Estratto del testo:
=====

CONCLUSIONI
Non un politologo,
ma un filosofo napoletano ha detto, intervenendo in
un dibattito, che Marco Pannella è stato (ed è) un
ricercatore, proprio nel senso accademico del
termine, ed il fondatore di un laboratorio politico.
La definizione, è soltanto, di primo acchito,
sorprendente: tuttavia coglie il vero, se si
osservano le varie tappe del suo cammino politico e
del partito che ha cercato di fare a sua somiglianza;
insomma quella volontà mai dismessa di realizzare
una o due idee-forza, usando strumenti e materiali
vecchi e nuovi insieme, con una ricerca continua,
instancabile, con sperimentazioni a volte illogiche,
senza sbocchi, almeno apparentemente fine a se
stesse.
Nondimeno se si
mettono insieme i pezzi dell'itinerario politico di
questo gruppo costituitosi attorno a Pannella nel
1962, appare chiaramente delineato un disegno
coerente, un progetto che, nonostante le diversioni,
le frantumazioni, le ricomposizioni, in sostanza non
è mai venuto meno. Dagli iniziali eroici tempi al
sogno di un partito transnazionale, nato a Budapest
nel 1989.
Si spiega, secondo
questa ottica di partito-laboratorio, quel continuo
farsi e disfarsi, come struttura, come metodi:
scioglimenti tante tante volte minacciati e
regolarmente non attuati, attrazione e rigetto verso
le associazioni locali, lo statuto continuamente
messo in discussione. Questi comportamenti eretici,
per la nostra storia, sono stati giudicati come
fattori di incoerenza e addirittura di scarsa
serietà nei propositi. Ma, a ben studiare i primi
trent'anni di vita di questo partito anomalo per
tutti i versi, l'instabilità ed una fine annunciata
quasi ad ogni apertura di congresso, sono elementi
insiti nella idea stessa che ha spinto Pannella ed i
suoi compagni a fondare una nuova formazione
politica.
Il partito più
innovatore che sia apparso sulla scena politica
nazionale nel secondo dopoguerra spuntò,
sorprendentemente, dal tronco del più antico partito
italiano. Il nuovo partito radicale nacque da matrice
liberale, laico senza compromissioni.

=====

Dati estratti:
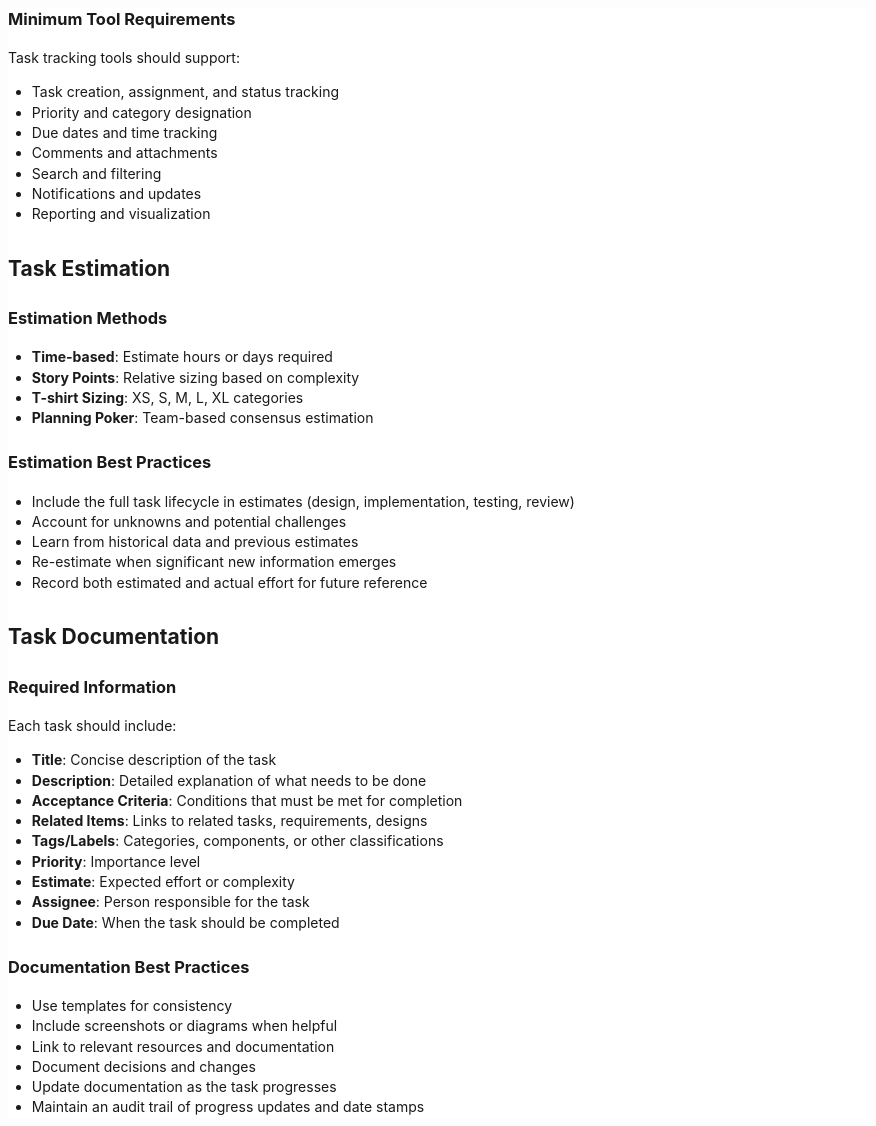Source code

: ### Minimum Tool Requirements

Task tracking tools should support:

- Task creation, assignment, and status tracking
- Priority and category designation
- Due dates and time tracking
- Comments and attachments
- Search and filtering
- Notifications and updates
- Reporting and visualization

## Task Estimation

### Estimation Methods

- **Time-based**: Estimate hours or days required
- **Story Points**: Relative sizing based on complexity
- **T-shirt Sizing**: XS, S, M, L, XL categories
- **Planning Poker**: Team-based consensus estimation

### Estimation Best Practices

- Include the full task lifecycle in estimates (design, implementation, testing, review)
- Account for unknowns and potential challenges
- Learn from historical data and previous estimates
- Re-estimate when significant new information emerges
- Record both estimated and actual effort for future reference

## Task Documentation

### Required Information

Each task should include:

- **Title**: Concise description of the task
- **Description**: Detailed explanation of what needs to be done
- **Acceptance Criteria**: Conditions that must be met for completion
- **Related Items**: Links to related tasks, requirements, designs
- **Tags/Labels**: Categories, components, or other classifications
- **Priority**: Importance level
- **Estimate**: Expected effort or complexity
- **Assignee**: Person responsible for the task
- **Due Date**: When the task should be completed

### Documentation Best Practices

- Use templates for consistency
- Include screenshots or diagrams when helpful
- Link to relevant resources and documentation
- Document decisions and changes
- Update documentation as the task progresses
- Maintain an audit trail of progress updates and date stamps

=====

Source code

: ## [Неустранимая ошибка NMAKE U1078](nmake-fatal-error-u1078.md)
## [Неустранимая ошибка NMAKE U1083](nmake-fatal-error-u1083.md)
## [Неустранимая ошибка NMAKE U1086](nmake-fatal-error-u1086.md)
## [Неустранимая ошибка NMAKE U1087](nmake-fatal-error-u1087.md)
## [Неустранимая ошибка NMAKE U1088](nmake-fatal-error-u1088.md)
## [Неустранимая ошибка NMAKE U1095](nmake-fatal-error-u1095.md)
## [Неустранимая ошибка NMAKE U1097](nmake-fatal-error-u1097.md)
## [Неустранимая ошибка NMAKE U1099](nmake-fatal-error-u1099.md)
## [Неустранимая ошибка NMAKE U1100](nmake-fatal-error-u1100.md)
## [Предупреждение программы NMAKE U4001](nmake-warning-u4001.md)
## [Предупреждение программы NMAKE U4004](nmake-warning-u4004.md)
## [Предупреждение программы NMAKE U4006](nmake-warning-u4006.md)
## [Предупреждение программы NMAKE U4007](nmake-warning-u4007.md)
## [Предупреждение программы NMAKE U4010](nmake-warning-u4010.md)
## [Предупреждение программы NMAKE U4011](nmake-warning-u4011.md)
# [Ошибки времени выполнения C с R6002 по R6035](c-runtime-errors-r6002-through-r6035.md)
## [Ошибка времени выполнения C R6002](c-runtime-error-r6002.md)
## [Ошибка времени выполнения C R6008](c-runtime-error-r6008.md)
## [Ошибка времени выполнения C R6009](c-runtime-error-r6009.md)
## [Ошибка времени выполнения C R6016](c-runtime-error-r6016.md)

=====

Verifica la comprensione:
• 1. Ricopia parola per parola la parte del brano su Pannella che si apre con le parole "Il partito più" e si chiude con "laico senza compromissioni.".
• 2. Trascrivi parola per parola, dalle voci, la parte che si apre con la riga contenente "Each task should" e si chiude con quella contenente "### Documentation Best Practices", comprese queste due righe.
Il testo e le voci provengono da fonti diverse.

Elenco delle soluzioni:
• 1.
Il partito più
innovatore che sia apparso sulla scena politica
nazionale nel secondo dopoguerra spuntò,
sorprendentemente, dal tronco del più antico partito
italiano. Il nuovo partito radicale nacque da matrice
liberale, laico senza compromissioni.

• 2.
Each task should include:

- **Title**: Concise description of the task
- **Description**: Detailed explanation of what needs to be done
- **Acceptance Criteria**: Conditions that must be met for completion
- **Related Items**: Links to related tasks, requirements, designs
- **Tags/Labels**: Categories, components, or other classifications
- **Priority**: Importance level
- **Estimate**: Expected effort or complexity
- **Assignee**: Person responsible for the task
- **Due Date**: When the task should be completed

### Documentation Best Practices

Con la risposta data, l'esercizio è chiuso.